U.S. stock-index futures rose further and Treasuries declined after data showed the U.S. economy grew 4 percent in the second quarter, with the better-than-expected report coming ahead of a monetary-policy decision from the Federal Reserve.
Stocks futures added to gains after the GDP report, which exceeded expectations of a 3.2 percent annualized growth rate and also had the Commerce Department revising its take on the first quarter, which it now figures contracted 2.1 percent versus its initial 2.9 percent contraction.
The yield on the 10-year Treasury yield used to figure mortgage rates and other consumer loans jumped 5 basis points to 2.508 percent.
ADP reported the private sector added 218,000 jobs in July.
Analysts had expected the U.S. economy to have grown by an annualized 3.2 percent between April and June, following the 2.9 percent decline in the first three months of the year.
The Fed is seen reducing its asset purchases by another $10 billion to $25 billion a month.
"GDP is actively watched by the Federal Open Market Committee (FOMC) and if the figure is growing at a rate higher than official estimates, chatter of rate rises will hit the Street," said Evan Lucas, market strategist at IG, in a note.
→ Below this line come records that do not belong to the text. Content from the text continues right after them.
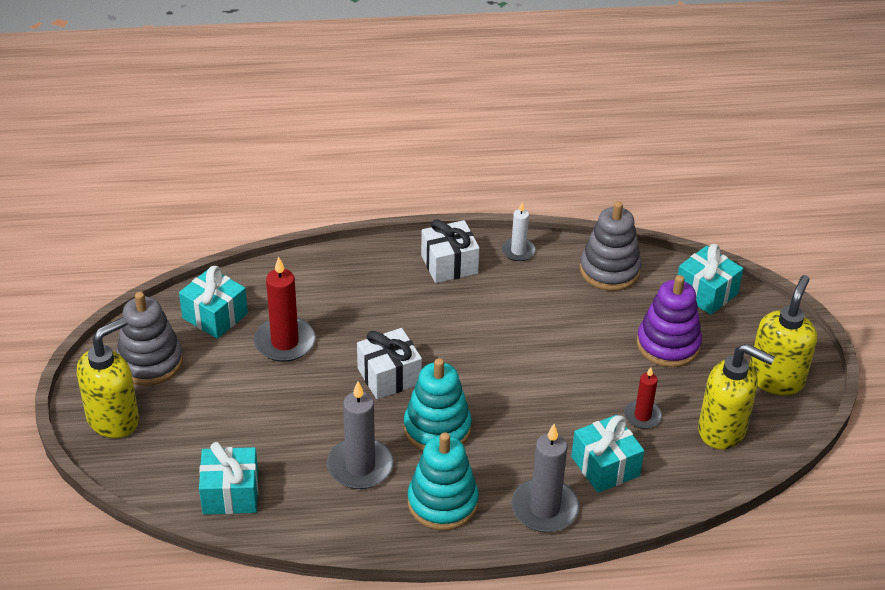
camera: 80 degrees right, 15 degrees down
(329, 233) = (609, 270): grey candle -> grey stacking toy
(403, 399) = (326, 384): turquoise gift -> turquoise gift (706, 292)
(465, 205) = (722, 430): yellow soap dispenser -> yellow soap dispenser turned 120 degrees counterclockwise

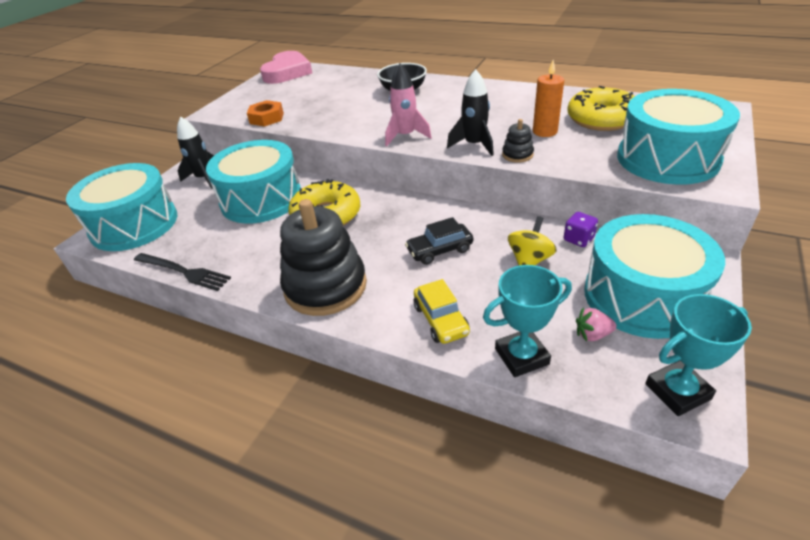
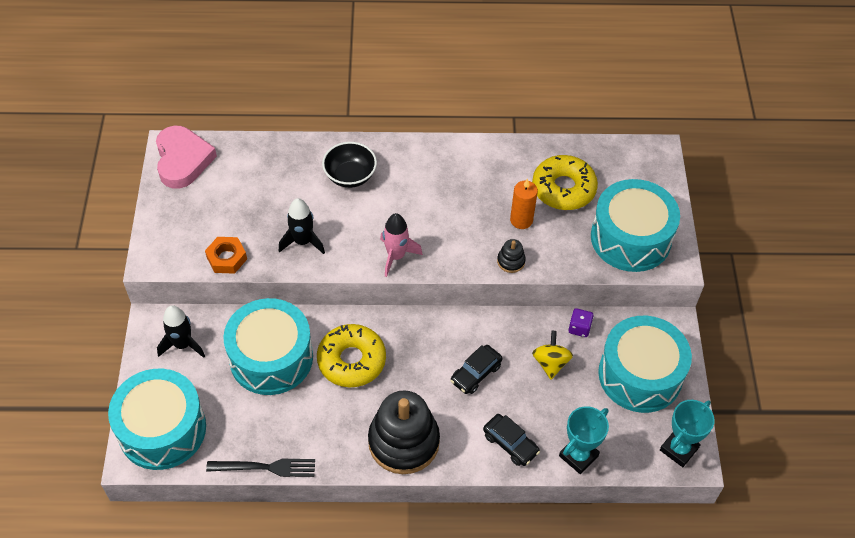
camera: 30 degrees left, 15 degrees up
(441, 320) = (510, 443): yellow car -> black car
(474, 145) = (467, 255): black rocket -> black rocket (303, 241)
(592, 334) = (617, 421): pink strawberry -> none

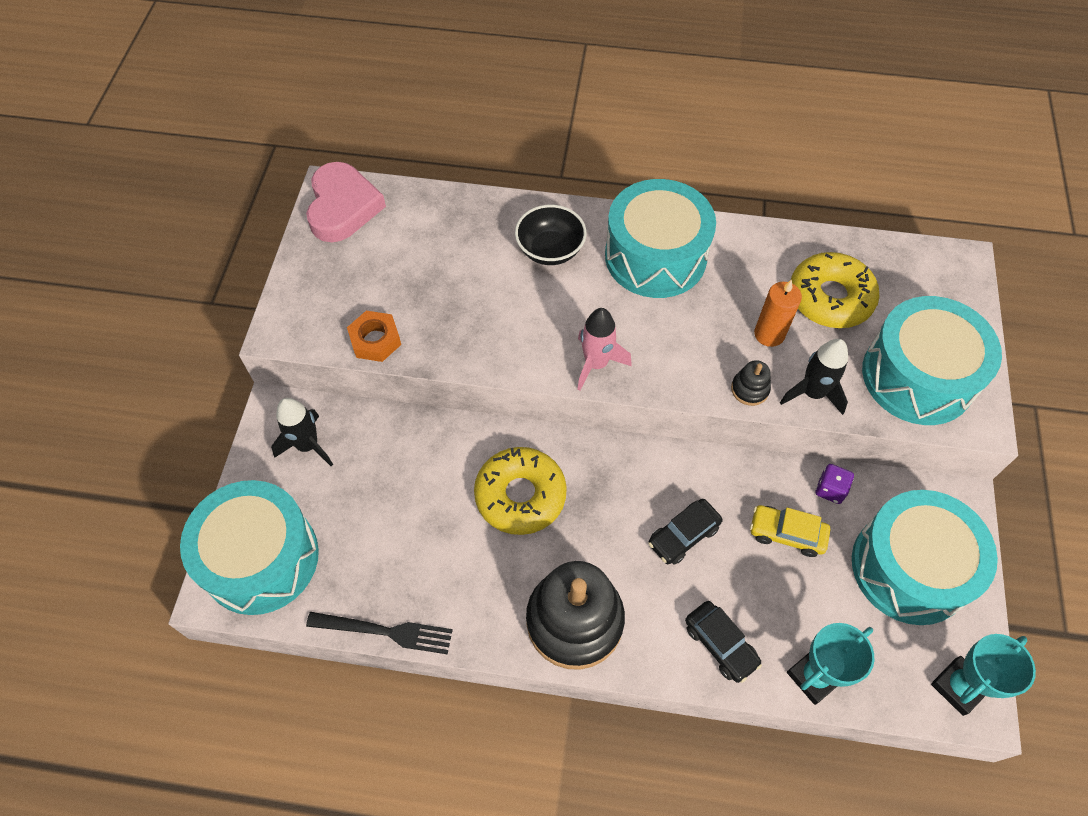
camera: 10 degrees right, 5 degrees up
(271, 358) = (417, 478): turquoise drum -> turquoise drum (655, 256)
(303, 241) = (476, 330): black rocket -> black rocket (812, 393)
(550, 363) = (786, 534): yellow spinning top -> yellow car

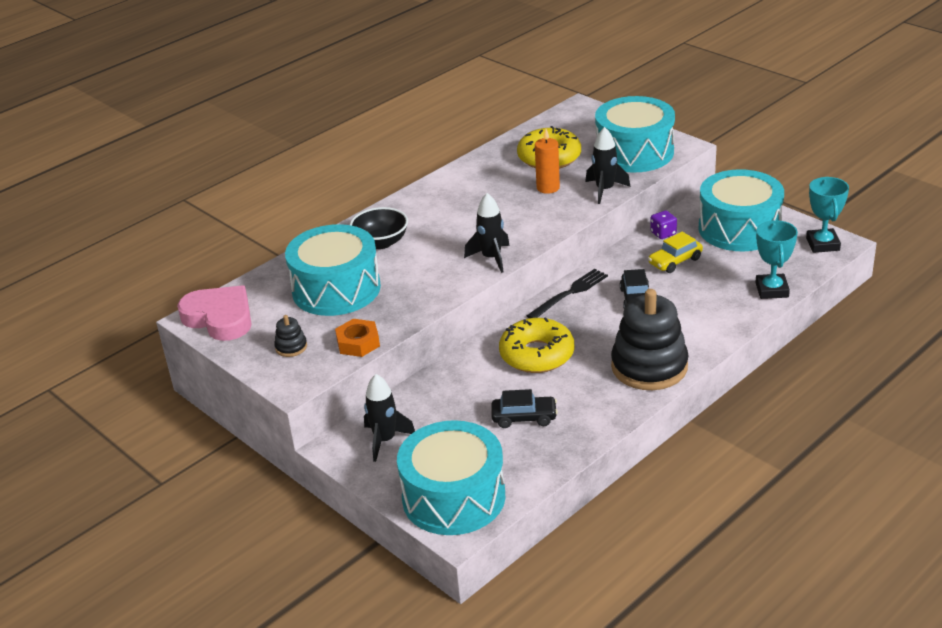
camera: 50 degrees left, 25 degrees down
(385, 632) = (575, 454): black fork -> black fork (570, 293)
(596, 364) = (491, 258): pink rocket -> black rocket
(655, 256) = (440, 204): turquoise drum -> turquoise drum (336, 289)
(720, 644) = (720, 315): black car -> black car (524, 417)
(749, 389) = (577, 210): black stacking toy -> black stacking toy (291, 347)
Sprint gained after the telecommunications company reported better-than-expected second-quarter revenue.
Twitter's stock jumped nearly 30 percent in after-hours trading on Tuesday following the release of its quarterly earnings, as solid growth in active users soothed concerns about the future of the microblogging site.
On Tuesday, President Barack Obama announced an expansion in sanctions on Russia, targeting its energy, defense and financial sectors. His statement came after the European Union said it was increasing its own sanctions against Russia after the country continued to support separatists in eastern Ukraine and build up armed forces on its border with Ukraine.
Concerns over Argentina and the prospect of it defaulting for the third time in 28 years were also in focus. The government and holdout creditors will resume talks on Wednesday to try and avert a debt default by the end of the day.
Japan's benchmark Nikkei index scaled a new six-month peak on Wednesday, despite the release of disappointing data. Industrial output dropped 3.3 percent in June from May, significantly below forecasts and marking the first decline in two months.